Notice we have the original function syntax with the addition of the {filepath}# prefix. The {filepath} indicates the path to the script declaring the function relative to the /home/.vim/autoload directory. The syntax for the path uses # as directory separators instead of slashes. Also, we drop the script’s .vim extension in the file path.

When Vim encounters a function of this form, it finds and sources the file /home/.vim/autload{filepath}.vim, replacing the #s in {filepath} with /s. Thus, we avoid namespace collisions by having unique {filepath} prefixes.

These autload requirements functions are best understood by example. Below, is the result of moving s:gcd to the autoload script intmath.vim.

" Contents of /home/.vim/autoload/intmath.vim

function! intmath#gcd(m, n)
    let [l:max, l:min] = sort([a:m, a:n], {a, b -> b - a})
    if l:min == 0
        return l:max
    else
        return intmath#gcd(l:min, l:max % l:min)
    endif
endfunction

This function is now called in the original DoMyHw.vim using the full name intmath#gcd. (Note that ... indicates sections of omitted code.)

" Contents of /home/.vim/plugin/DoMyHw.vim

function! s:solveGcdExpression()
    ...
    let l:answerString = " = " . intmath#gcd(l:a, l:b)
    ...
endfunction

...

" Public commands

command!
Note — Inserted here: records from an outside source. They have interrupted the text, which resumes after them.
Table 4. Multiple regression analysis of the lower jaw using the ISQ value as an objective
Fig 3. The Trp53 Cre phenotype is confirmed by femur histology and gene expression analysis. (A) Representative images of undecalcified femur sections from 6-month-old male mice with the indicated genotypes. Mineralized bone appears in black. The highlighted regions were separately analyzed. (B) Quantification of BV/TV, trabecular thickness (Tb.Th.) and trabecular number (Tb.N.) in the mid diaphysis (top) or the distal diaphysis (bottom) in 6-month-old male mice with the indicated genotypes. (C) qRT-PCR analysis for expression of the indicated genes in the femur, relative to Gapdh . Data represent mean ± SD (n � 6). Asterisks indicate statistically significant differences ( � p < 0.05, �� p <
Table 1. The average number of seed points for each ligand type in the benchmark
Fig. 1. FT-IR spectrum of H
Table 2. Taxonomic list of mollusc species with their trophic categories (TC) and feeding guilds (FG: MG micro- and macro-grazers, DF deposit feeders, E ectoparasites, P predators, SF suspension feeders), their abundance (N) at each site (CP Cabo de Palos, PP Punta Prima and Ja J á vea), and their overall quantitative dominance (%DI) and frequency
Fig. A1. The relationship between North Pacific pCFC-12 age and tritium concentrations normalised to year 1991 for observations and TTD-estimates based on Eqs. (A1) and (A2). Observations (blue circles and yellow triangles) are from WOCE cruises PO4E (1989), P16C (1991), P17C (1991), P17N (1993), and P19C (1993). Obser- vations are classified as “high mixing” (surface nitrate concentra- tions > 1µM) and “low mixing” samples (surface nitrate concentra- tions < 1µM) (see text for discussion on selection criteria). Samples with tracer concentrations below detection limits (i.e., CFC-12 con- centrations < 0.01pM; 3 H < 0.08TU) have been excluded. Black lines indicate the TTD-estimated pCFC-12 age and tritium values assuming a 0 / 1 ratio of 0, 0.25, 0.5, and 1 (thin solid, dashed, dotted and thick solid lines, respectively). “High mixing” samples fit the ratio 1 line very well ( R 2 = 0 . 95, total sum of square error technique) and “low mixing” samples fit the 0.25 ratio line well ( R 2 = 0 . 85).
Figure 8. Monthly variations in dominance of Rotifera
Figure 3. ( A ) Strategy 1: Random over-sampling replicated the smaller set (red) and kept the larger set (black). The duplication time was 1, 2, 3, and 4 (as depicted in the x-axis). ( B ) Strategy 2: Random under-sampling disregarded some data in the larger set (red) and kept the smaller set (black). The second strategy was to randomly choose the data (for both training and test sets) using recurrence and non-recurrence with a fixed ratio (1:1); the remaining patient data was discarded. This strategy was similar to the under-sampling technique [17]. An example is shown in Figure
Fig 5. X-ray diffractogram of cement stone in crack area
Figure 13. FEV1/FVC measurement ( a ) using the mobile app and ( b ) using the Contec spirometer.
SolveGcd :call s:solveGcdExpression()
nnoremap <Leader>sg :SolveGcd<CR>

Note that the relative path to intmath.vim under /home/.vim/autoload is simply intmath.vim, so the function prefix is intmath#. If intmath.vim would have been located at /home/.vim/autoload/mymath/intfuncs.vim, then our prefix would have been mymath#intfuncs#, and we woud have called the function using mymath#intfuncs#gcd.

This file-path-prefix scheme is roughly analogous to Java’s package system minus the use of import statements. Java package names correspond to a file path. Without import statements, we would have to refer to each function and class in Java by its fully qualified package name. Thinking of autoload script’s in terms Java’s package system, we can view Vim autoload scripts as “packages,” and we call functions from these packages using their fully qualified name.

Vimscript functions are a good way to decompose plugin functionality. Like in other scripting languages, sourcing vimscript presents some namespacing issues, but hopefully this post has shown how vimscript’s scoping and autoload constructs help us modularize our code and keep the global namespace unpolluted. At this point, it might be worth checking out the source code for some nontrivial Vim plugins such as Tim Pope’s git plugin fugitive or Yosuke Kurami’s TypeScript plugin tsuquyomi to see how this is done at scale. Notice in particular how fugutive opts for a monolithic pugin file using the s: annotation where tsuquyomi uses autoload scripts.